First place almost 12 pounds. It was my dad, I had to work so I couldn't fish it but I scouted for him a little bit. I'd like to think that had something to do with it, lol. I think it took just under 8 pounds to get a check. and big bass was 3.60 I think.


----------



## fishin'cpl (Jan 10, 2006)

It was a great time there were 40 boats and I just could pull a the fish in the boat talk to a bunch of great guys. I know that 8th place had big bass that was teamboat boys on here there was 2 lbs in between first and second and there wasn't much between 2-8 like a pound well can't wait next tournament---Chuck


----------



## ranger487 (Apr 5, 2005)

Everything was really run great, Just had 2 fish and almost big bass but got all the kinks out for the first tournament of the year. CONGRATS to all who cashed checks.

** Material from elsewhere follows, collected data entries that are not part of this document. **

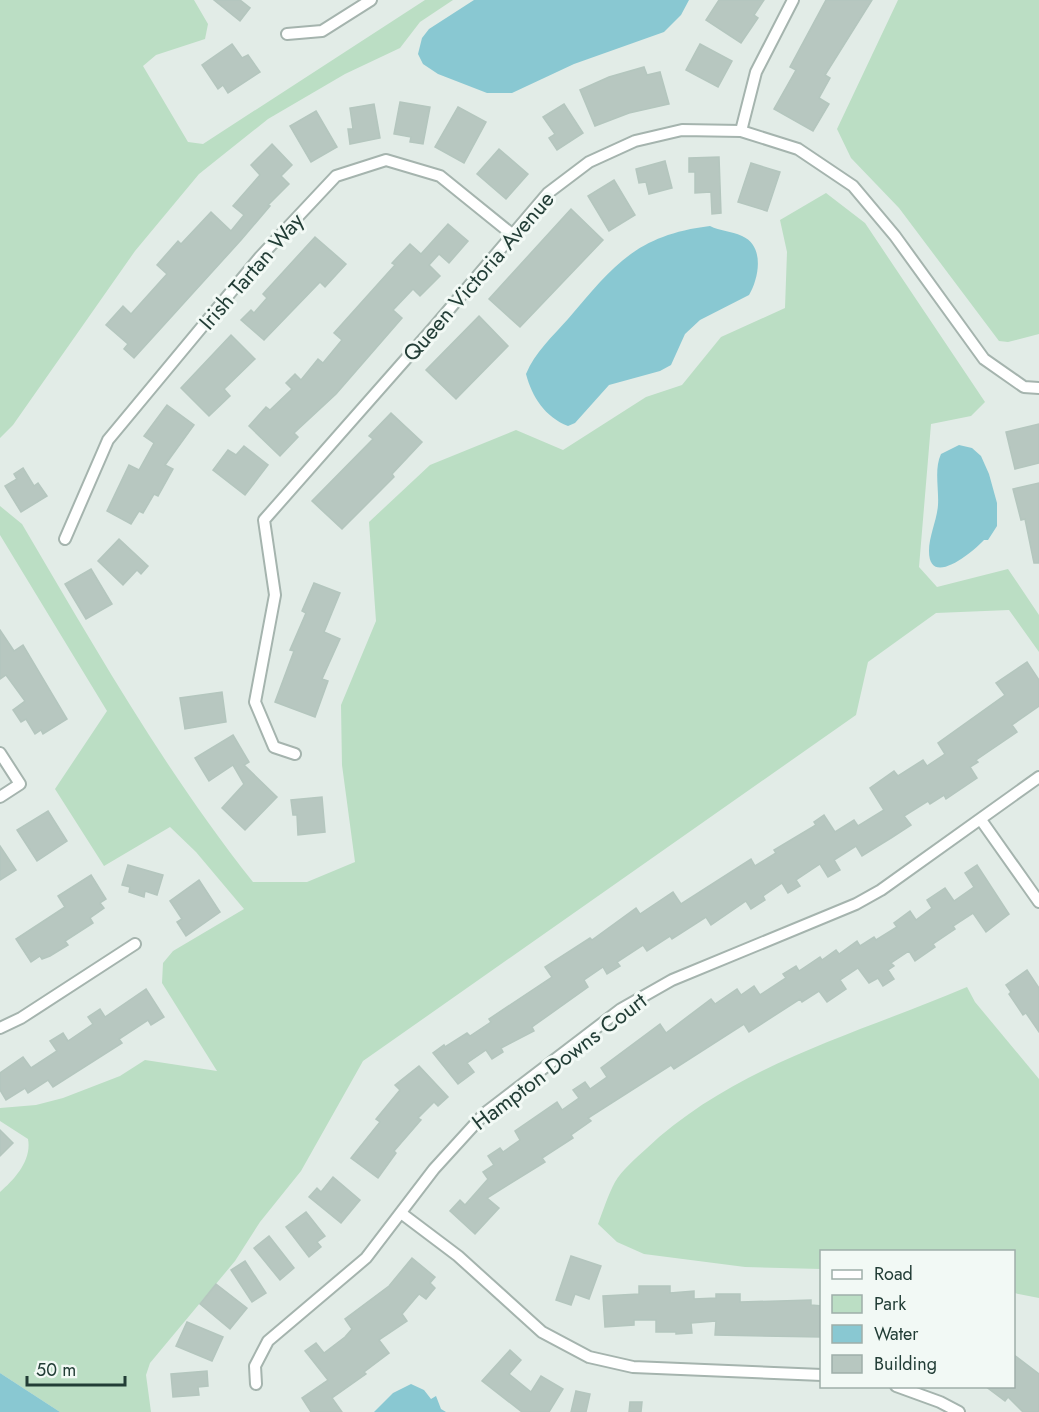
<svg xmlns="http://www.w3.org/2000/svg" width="1039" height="1412" font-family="Jost,sans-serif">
<rect width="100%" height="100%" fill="#e2ece7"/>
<g fill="#bbdec4">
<polygon points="0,0 194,0 208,24 205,39 156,55 143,66 188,142 203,144 425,0 453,0 420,22 400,48 345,74 268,119 199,174 135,251 13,425 0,438"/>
<polygon points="898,0 1039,0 1039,334 1008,342 999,341 899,208 851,158 837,129"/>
<path d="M826 193 865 223 985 402 971 416 931 424 919 567 937 587 1008 569 1039 615V652L1009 610 936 613 868 662 856 715 363 1061 301 1171 260 1222 235 1261 150 1363 146 1375 151 1412H60L0 1373V1192C15 1179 32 1160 28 1139L0 1121V1108L36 1105 63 1098 120 1076 145 1060 217 1071 162 983 163 963 173 951 244 909 196 852 170 827 104 866 55 789 107 711 0 535V506L22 524C94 646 164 770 253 882H307L355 862 342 765 341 705 376 621 369 522 430 465 516 430 563 450 646 397 682 385 721 337 785 308 787 252 780 220Z"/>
<path d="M967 987 975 1002 1039 1079V1298L1014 1293V1252H822L821 1269 745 1267 644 1254 617 1242 598 1224C603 1211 608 1195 615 1182 622 1170 636 1158 646 1149 735 1065 857 1034 967 987Z"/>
</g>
<g fill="#89c8d2">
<polygon points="474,0 689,0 681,15 664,32 574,64 512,93 487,93 438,74 423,64 418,54 422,38 429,29"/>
<path d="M710 226C720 231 731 231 742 236 765 246 759 278 749 295L700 320 685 334 671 365 660 371 609 385 575 423 568 426C545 417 532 397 526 374 535 352 553 336 568 319 613 266 636 235 710 226Z"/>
<path d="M959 445 972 448 981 456 989 474 997 503V526L988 540H984C974 551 929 589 929 551 929 536 937 520 938 505 939 488 934 469 941 454Z"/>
<polygon points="0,1373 60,1412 0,1412"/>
<polygon points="411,1384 424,1390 431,1399 436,1396 441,1409 446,1412 374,1412 393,1393"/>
</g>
<g fill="#b7c7c0" stroke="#b4c6be" stroke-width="1.5">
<polygon points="214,0 240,0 250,8 240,21"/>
<polygon points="719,0 764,0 754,15 758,18 741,43 706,20"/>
<polygon points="826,0 872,0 825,75 830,78 819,98 829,104 813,131 774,109 796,70 790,67"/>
<polygon points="232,44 242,58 248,55 260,72 228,93 223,85 218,89 202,65"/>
<polygon points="700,44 732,61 718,87 686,70"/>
<polygon points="644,67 647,75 660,72 669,104 629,113 595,126 580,90 609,77"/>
<polygon points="400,102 430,107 423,144 410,142 411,137 394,134"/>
<polygon points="374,104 380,138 350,144 348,129 353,129 350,108"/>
<polygon points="564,104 583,133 557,150 549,138 555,134 543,117"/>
<polygon points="458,107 486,122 464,163 435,147"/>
<polygon points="316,111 337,147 311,162 290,126"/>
<polygon points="272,144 292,165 281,176 289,184 268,205 270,206 241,240 134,358 124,349 128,344 106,325 123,306 131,314 167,274 157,265 178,241 181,244 211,212 231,231 244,215 233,206 260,175 251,165"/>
<polygon points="499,149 528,174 506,199 477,174"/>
<polygon points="719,157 721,213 712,214 711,192 695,193 695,172 689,172 689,158"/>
<polygon points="665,161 672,188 649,194 646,182 639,183 636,169"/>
<polygon points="751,163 780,172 767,211 738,202"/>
<polygon points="614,180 635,215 609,231 588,196"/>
<polygon points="571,209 603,240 520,327 489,299"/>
<polygon points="448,224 468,241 449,263 439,254 429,265 440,276 420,296 413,289 393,310 402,318 336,394 294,433 298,437 280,456 249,426 266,407 270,410 292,389 286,383 295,374 301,380 318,359 323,363 342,340 334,333 395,265 392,263 410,244 421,254"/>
<polygon points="315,237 346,264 325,287 320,282 264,340 241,320 251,310 254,313 267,298 263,294"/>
<polygon points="479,316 508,346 456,399 426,370"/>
<polygon points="231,335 255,359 224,389 230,396 209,416 181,388"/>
<polygon points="167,405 194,425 165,465 173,469 158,496 154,494 143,513 139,511 131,524 107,511 129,465 139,470 154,443 144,436"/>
<polygon points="391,413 422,442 392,474 394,477 342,529 312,501 373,439 369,436"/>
<polygon points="1039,424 1039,463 1015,469 1006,432"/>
<polygon points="244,446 268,465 245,495 213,470 228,450 236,455"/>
<polygon points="23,468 34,486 38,483 47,496 21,512 5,486 17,479 14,474"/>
<polygon points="1039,483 1039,563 1034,563 1025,519 1021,520 1013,489"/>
<polygon points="119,539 148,566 141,574 137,570 123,585 98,561"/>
<polygon points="91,569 112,604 86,619 65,584"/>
<polygon points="314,583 340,593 324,632 340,639 322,679 328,681 315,717 275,702 294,651 290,650 306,613 302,611"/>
<polygon points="0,630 14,651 23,645 67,719 43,734 41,730 35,734 26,719 21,722 13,710 25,701 6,675 0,679"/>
<polygon points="1027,662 1039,680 1039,706 1012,725 1017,732 976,760 978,762 970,767 977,778 946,799 944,795 930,804 928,801 904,816 911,825 891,838 862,856 856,846 834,860 840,870 828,877 820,864 796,880 800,886 788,893 782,883 763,896 765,900 751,909 746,901 711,925 706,917 672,939 670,936 647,951 643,945 617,962 620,966 607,974 603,967 584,980 588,987 532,1027 534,1031 501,1048 503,1052 492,1059 486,1050 467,1063 474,1072 458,1084 433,1053 444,1045 445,1047 467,1033 470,1036 491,1022 489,1019 552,977 545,967 590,938 592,940 636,908 640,914 673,892 681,904 751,859 755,866 776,853 774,850 816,825 814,822 824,815 835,832 854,820 858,826 884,810 870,788 894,771 898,776 923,760 927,766 945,754 938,743 1005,695 996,683"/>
<polygon points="222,692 226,722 185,729 180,698"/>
<polygon points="233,735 249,762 244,765 277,797 245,830 222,808 244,784 233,765 209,781 195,758"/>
<polygon points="322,797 325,832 298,835 297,815 293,815 291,800"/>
<polygon points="48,811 67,841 37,861 17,830"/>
<polygon points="0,846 16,870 0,880"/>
<polygon points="128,865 163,875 157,895 145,891 144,897 129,892 130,887 122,885"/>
<polygon points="977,865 1009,914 986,932 973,913 953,926 955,929 933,944 935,947 915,961 909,951 891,963 894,966 888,970 894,979 883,986 878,978 869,983 858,968 840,980 846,989 827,1002 819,991 802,1002 800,999 749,1032 744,1024 674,1069 671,1065 588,1118 591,1121 571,1135 573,1138 542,1158 545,1162 487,1198 499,1208 475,1234 450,1211 460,1200 465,1205 488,1179 483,1172 494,1165 488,1156 500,1148 503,1152 520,1140 515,1131 557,1102 562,1110 579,1098 573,1090 585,1082 590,1089 607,1077 601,1068 660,1024 666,1033 711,999 715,1004 737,989 741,995 754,986 760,995 786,978 783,974 796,966 799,971 820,957 822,960 836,950 839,954 857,941 860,946 874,937 876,940 897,927 894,923 910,911 916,920 932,908 927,900 945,888 954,901 974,887 965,873"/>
<polygon points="91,875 106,899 100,903 104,908 90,918 93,923 65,941 68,945 50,956 42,959 40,956 31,962 16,939 65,907 58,896"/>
<polygon points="199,880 220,912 186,936 177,922 182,919 170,901"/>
<polygon points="1027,970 1039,988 1039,1032 1026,1013 1023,1015 1009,994 1011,992 1006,985"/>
<polygon points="146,989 164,1017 151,1025 148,1020 119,1039 122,1043 53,1087 48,1080 28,1093 25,1088 6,1100 0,1090 0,1073 23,1057 31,1068 57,1051 50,1041 63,1033 68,1041 93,1024 88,1017 100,1009 105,1017"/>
<polygon points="419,1066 448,1097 438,1106 434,1102 418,1118 421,1120 394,1151 396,1153 378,1178 351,1158 380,1122 376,1119 400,1090 395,1085"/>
<polygon points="0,1130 13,1143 0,1156"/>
<polygon points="333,1177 360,1200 341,1223 309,1197 317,1188 321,1192"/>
<polygon points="306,1212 325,1236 317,1242 321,1247 309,1257 286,1227"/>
<polygon points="269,1236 294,1268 280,1280 254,1248"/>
<polygon points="571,1256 601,1266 589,1299 575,1294 571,1305 556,1300"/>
<polygon points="412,1258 435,1277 430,1283 435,1288 426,1299 419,1294 402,1314 407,1321 379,1340 389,1353 364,1372 366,1374 332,1398 342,1412 311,1412 302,1398 328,1380 305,1351 316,1343 324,1353 345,1337 352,1329 345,1319 389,1286"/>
<polygon points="245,1261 266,1293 252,1302 231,1270"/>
<polygon points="216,1284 247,1308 230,1329 200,1304"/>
<polygon points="639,1286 670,1286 670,1293 694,1291 694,1299 716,1298 716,1294 740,1294 740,1302 811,1300 811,1305 822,1306 822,1337 715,1335 716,1321 691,1323 692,1333 676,1334 676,1332 656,1332 656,1320 634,1320 634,1325 605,1327 603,1296 639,1294"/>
<polygon points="187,1322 223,1337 212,1361 176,1346"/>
<polygon points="510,1350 521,1360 509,1374 531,1392 541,1376 563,1389 549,1412 522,1412 482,1381"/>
<polygon points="1014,1355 1039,1374 1039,1412 1023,1412 1008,1397 1005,1401 985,1386 1014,1386"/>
<polygon points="207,1371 208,1386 198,1387 199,1395 173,1397 171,1374"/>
<polygon points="576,1391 590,1394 586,1412 571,1412"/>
<polygon points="630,1402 642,1402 641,1412 629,1412"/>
</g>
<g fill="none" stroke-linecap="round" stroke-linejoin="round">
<g stroke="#a5b4ae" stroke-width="14">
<g id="street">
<polyline points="287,34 322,31 371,0"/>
<polyline points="741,131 756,72 793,0"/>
<polyline points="65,539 108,440 260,257 336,176 386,160 440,176 513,235"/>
<polyline points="0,753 20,784 0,797"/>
<polyline points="295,754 274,747 255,702 275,595 264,520 435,326 548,193 589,162 635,141 682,130 741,131 798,149 853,186 895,236 984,359 1024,387 1039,388"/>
<polyline points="981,820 1039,902"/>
<polyline points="0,1028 21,1018 135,944"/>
<polyline points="401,1213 458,1256 542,1332 589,1357 633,1367 822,1375"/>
<polyline points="256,1384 255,1366 268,1341 366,1258 434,1169 485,1113 621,1009 672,980 856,904 881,890 1039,777"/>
<polyline points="896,1386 940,1402 959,1412"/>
</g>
</g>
<use href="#street" stroke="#fff" stroke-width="10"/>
</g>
<g text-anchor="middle" stroke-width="6" stroke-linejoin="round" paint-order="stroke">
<g font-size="22" fill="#223d36" stroke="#f2f9f5">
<text transform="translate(251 271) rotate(-49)" y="8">Irish Tartan Way</text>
<text transform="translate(478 276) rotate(-49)" y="8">Queen Victoria Avenue</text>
<text transform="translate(559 1061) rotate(-37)" y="8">Hampton Downs Court</text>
</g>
</g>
<rect x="820" y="1250" width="195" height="138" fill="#f2f9f5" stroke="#9faea9" stroke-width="1.5"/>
<rect x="832" y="1270" width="30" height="9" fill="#ffffff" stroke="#9faea9" stroke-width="1.5"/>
<text x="874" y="1280" font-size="18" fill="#223d36">Road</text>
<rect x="832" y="1295" width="30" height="18" fill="#bbdec4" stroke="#9faea9" stroke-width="1.5"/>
<text x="874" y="1310" font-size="18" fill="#223d36">Park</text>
<rect x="832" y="1325" width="30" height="18" fill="#89c8d2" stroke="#9faea9" stroke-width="1.5"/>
<text x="874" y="1340" font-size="18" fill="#223d36">Water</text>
<rect x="832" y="1355" width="30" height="18" fill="#b7c7c0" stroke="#9faea9" stroke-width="1.5"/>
<text x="874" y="1370" font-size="18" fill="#223d36">Building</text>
<path d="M27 1376v9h98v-9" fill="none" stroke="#223d36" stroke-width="3"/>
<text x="36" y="1376" font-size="18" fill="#223d36" stroke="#f2f9f5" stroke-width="4.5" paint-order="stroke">50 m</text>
</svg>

Anybody else look like a racoon this morning from a little sunburn


----------



## goodday (Dec 24, 2004)

Were they getting the fish deep or shallow? I fished up there last week for 9 hours without a bite.


----------



## ranger487 (Apr 5, 2005)

Our first 2 fish were in the first 20 min of day in 45 degree water temp in about 1 ft of water. I know of alout of fish that were taken shallow.


----------



## bassjerk (Apr 13, 2004)

We Got All Our Fish Shallow, 1 To 3 Ft. Temp Was 49 In Morning 55 By Afternoon. All Came From The Wood. 11.98lbs


----------



## ranger487 (Apr 5, 2005)

It was all about location on Sun because we flipped and bladed tons of wood
I was a liitle baffled because we took 2 fish the wood early and zero in the afternoon so there must have been certain areas that were holding more fish 
because they were not all over..

GOOD JOB Mark


----------



## bassjerk (Apr 13, 2004)

Got All Our Fish Within 100yrd Strech. Its Was The Sunny Side Bank. They Really Turned On At 2:00. 1 , 2, And 3rd Palce Fish Came From There.


----------



## TeAm_BoAtBoYs (Apr 3, 2005)

It was a pretty slow day for us. we only had one fish at about 1. then we smacked 3 in about a half hour with that toad of 3.6. unfortunately we only needed our 5th fish and we woulda had 3rd place with the big bass. we did end up in 8th with a total of 7.95 so no complaints. it was good to see everyone out for this one, as the weather was alot more inviting this year. And Mark i 2 look like a racoon, haha.

See ya guys on the water,
-Joe-


----------



## lakeslouie (Jan 11, 2006)

I posted basic results for this event and Portage on a new thread. Thanks to all who participated. We wore the Scouts out at Portage the day before with a 3 hour service project. A handful of Dads and Grandads came up to help run this event. I had to leave at 2 for work but wished I could have stayed out in the NICE weather. Thanks again! LK Troop Comm. Chairman


----------